■ Input data:
Segment Open

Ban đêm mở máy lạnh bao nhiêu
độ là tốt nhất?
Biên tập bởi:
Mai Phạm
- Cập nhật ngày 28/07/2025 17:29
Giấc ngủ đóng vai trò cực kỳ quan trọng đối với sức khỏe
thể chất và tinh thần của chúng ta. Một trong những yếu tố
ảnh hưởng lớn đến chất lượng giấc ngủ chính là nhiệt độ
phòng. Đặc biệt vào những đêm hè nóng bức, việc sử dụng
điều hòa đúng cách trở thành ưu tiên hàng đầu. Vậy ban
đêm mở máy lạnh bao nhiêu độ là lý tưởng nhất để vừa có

Segment Closed

■ Your assignment: Each entry above must be repeated word for word.

■ Response area:
Ban đêm mở máy lạnh bao nhiêu
độ là tốt nhất?
Biên tập bởi:
Mai Phạm
- Cập nhật ngày 28/07/2025 17:29
Giấc ngủ đóng vai trò cực kỳ quan trọng đối với sức khỏe
thể chất và tinh thần của chúng ta. Một trong những yếu tố
ảnh hưởng lớn đến chất lượng giấc ngủ chính là nhiệt độ
phòng. Đặc biệt vào những đêm hè nóng bức, việc sử dụng
điều hòa đúng cách trở thành ưu tiên hàng đầu. Vậy ban
đêm mở máy lạnh bao nhiêu độ là lý tưởng nhất để vừa có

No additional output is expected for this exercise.